__TASK TO COMPLETE__. Could you write out all of the entries below again, replacing each "niedostępny" with "unavailable" and leaving everything else unchanged?

(RECORDS FOR THIS TASK)

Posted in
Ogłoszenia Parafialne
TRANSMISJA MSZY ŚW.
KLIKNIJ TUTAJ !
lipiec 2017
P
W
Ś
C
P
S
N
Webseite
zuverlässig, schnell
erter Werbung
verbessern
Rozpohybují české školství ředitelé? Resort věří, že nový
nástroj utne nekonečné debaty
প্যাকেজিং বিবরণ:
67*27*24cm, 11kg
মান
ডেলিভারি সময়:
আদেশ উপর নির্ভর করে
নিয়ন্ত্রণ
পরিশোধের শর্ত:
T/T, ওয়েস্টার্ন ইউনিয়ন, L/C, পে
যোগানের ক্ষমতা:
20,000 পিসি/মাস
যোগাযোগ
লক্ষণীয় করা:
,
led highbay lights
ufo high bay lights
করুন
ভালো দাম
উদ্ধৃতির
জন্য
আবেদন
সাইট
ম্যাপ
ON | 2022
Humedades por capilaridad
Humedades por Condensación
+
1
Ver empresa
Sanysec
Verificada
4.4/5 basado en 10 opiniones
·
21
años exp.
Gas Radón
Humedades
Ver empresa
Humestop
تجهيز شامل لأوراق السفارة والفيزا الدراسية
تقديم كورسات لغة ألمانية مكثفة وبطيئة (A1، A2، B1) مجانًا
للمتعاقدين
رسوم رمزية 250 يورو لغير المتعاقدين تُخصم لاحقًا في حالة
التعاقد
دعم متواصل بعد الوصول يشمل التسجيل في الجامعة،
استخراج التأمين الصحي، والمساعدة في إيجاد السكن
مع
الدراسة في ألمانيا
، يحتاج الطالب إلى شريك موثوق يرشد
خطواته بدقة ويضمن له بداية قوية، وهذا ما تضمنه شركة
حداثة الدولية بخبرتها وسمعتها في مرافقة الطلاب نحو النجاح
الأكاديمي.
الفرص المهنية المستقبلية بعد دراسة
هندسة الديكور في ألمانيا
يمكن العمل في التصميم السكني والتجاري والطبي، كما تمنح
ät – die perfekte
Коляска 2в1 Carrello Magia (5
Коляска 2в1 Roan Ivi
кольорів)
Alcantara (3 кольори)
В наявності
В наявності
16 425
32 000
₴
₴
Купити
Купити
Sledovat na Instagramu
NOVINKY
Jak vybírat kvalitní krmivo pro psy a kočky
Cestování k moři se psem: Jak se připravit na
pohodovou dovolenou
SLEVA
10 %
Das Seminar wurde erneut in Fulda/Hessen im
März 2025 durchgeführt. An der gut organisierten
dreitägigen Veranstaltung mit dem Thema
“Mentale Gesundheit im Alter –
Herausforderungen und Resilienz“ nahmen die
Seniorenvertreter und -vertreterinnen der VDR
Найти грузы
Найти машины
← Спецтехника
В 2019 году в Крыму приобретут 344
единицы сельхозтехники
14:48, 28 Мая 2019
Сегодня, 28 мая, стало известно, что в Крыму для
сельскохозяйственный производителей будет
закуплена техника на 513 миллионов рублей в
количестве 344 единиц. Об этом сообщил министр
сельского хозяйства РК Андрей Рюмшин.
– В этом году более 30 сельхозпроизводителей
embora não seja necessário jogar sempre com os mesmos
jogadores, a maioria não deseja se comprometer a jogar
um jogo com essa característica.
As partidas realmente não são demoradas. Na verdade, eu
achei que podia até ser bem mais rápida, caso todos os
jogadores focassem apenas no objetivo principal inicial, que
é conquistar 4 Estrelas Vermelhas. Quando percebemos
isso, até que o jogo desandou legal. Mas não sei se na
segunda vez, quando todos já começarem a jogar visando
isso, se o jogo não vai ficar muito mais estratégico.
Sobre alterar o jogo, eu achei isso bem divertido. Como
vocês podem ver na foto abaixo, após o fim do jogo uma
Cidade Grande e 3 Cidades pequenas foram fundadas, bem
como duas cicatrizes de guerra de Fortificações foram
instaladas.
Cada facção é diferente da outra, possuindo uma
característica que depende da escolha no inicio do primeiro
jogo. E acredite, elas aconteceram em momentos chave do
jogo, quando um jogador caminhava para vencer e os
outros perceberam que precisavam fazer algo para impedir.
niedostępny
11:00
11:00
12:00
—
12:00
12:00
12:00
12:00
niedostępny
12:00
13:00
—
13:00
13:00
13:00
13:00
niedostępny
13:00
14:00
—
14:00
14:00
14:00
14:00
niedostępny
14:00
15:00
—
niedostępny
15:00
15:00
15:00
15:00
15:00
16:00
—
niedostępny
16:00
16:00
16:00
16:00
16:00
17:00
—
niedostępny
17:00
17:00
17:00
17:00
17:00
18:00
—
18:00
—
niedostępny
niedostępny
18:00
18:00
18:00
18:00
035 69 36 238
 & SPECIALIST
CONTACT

(End RECORDS FOR THIS TASK)

__OUTPUT__.
Posted in
Ogłoszenia Parafialne
TRANSMISJA MSZY ŚW.
KLIKNIJ TUTAJ !
lipiec 2017
P
W
Ś
C
P
S
N
Webseite
zuverlässig, schnell
erter Werbung
verbessern
Rozpohybují české školství ředitelé? Resort věří, že nový
nástroj utne nekonečné debaty
প্যাকেজিং বিবরণ:
67*27*24cm, 11kg
মান
ডেলিভারি সময়:
আদেশ উপর নির্ভর করে
নিয়ন্ত্রণ
পরিশোধের শর্ত:
T/T, ওয়েস্টার্ন ইউনিয়ন, L/C, পে
যোগানের ক্ষমতা:
20,000 পিসি/মাস
যোগাযোগ
লক্ষণীয় করা:
,
led highbay lights
ufo high bay lights
করুন
ভালো দাম
উদ্ধৃতির
জন্য
আবেদন
সাইট
ম্যাপ
ON | 2022
Humedades por capilaridad
Humedades por Condensación
+
1
Ver empresa
Sanysec
Verificada
4.4/5 basado en 10 opiniones
·
21
años exp.
Gas Radón
Humedades
Ver empresa
Humestop
تجهيز شامل لأوراق السفارة والفيزا الدراسية
تقديم كورسات لغة ألمانية مكثفة وبطيئة (A1، A2، B1) مجانًا
للمتعاقدين
رسوم رمزية 250 يورو لغير المتعاقدين تُخصم لاحقًا في حالة
التعاقد
دعم متواصل بعد الوصول يشمل التسجيل في الجامعة،
استخراج التأمين الصحي، والمساعدة في إيجاد السكن
مع
الدراسة في ألمانيا
، يحتاج الطالب إلى شريك موثوق يرشد
خطواته بدقة ويضمن له بداية قوية، وهذا ما تضمنه شركة
حداثة الدولية بخبرتها وسمعتها في مرافقة الطلاب نحو النجاح
الأكاديمي.
الفرص المهنية المستقبلية بعد دراسة
هندسة الديكور في ألمانيا
يمكن العمل في التصميم السكني والتجاري والطبي، كما تمنح
ät – die perfekte
Коляска 2в1 Carrello Magia (5
Коляска 2в1 Roan Ivi
кольорів)
Alcantara (3 кольори)
В наявності
В наявності
16 425
32 000
₴
₴
Купити
Купити
Sledovat na Instagramu
NOVINKY
Jak vybírat kvalitní krmivo pro psy a kočky
Cestování k moři se psem: Jak se připravit na
pohodovou dovolenou
SLEVA
10 %
Das Seminar wurde erneut in Fulda/Hessen im
März 2025 durchgeführt. An der gut organisierten
dreitägigen Veranstaltung mit dem Thema
“Mentale Gesundheit im Alter –
Herausforderungen und Resilienz“ nahmen die
Seniorenvertreter und -vertreterinnen der VDR
Найти грузы
Найти машины
← Спецтехника
В 2019 году в Крыму приобретут 344
единицы сельхозтехники
14:48, 28 Мая 2019
Сегодня, 28 мая, стало известно, что в Крыму для
сельскохозяйственный производителей будет
закуплена техника на 513 миллионов рублей в
количестве 344 единиц. Об этом сообщил министр
сельского хозяйства РК Андрей Рюмшин.
– В этом году более 30 сельхозпроизводителей
embora não seja necessário jogar sempre com os mesmos
jogadores, a maioria não deseja se comprometer a jogar
um jogo com essa característica.
As partidas realmente não são demoradas. Na verdade, eu
achei que podia até ser bem mais rápida, caso todos os
jogadores focassem apenas no objetivo principal inicial, que
é conquistar 4 Estrelas Vermelhas. Quando percebemos
isso, até que o jogo desandou legal. Mas não sei se na
segunda vez, quando todos já começarem a jogar visando
isso, se o jogo não vai ficar muito mais estratégico.
Sobre alterar o jogo, eu achei isso bem divertido. Como
vocês podem ver na foto abaixo, após o fim do jogo uma
Cidade Grande e 3 Cidades pequenas foram fundadas, bem
como duas cicatrizes de guerra de Fortificações foram
instaladas.
Cada facção é diferente da outra, possuindo uma
característica que depende da escolha no inicio do primeiro
jogo. E acredite, elas aconteceram em momentos chave do
jogo, quando um jogador caminhava para vencer e os
outros perceberam que precisavam fazer algo para impedir.
unavailable
11:00
11:00
12:00
—
12:00
12:00
12:00
12:00
unavailable
12:00
13:00
—
13:00
13:00
13:00
13:00
unavailable
13:00
14:00
—
14:00
14:00
14:00
14:00
unavailable
14:00
15:00
—
unavailable
15:00
15:00
15:00
15:00
15:00
16:00
—
unavailable
16:00
16:00
16:00
16:00
16:00
17:00
—
unavailable
17:00
17:00
17:00
17:00
17:00
18:00
—
18:00
—
unavailable
unavailable
18:00
18:00
18:00
18:00
035 69 36 238
 & SPECIALIST
CONTACT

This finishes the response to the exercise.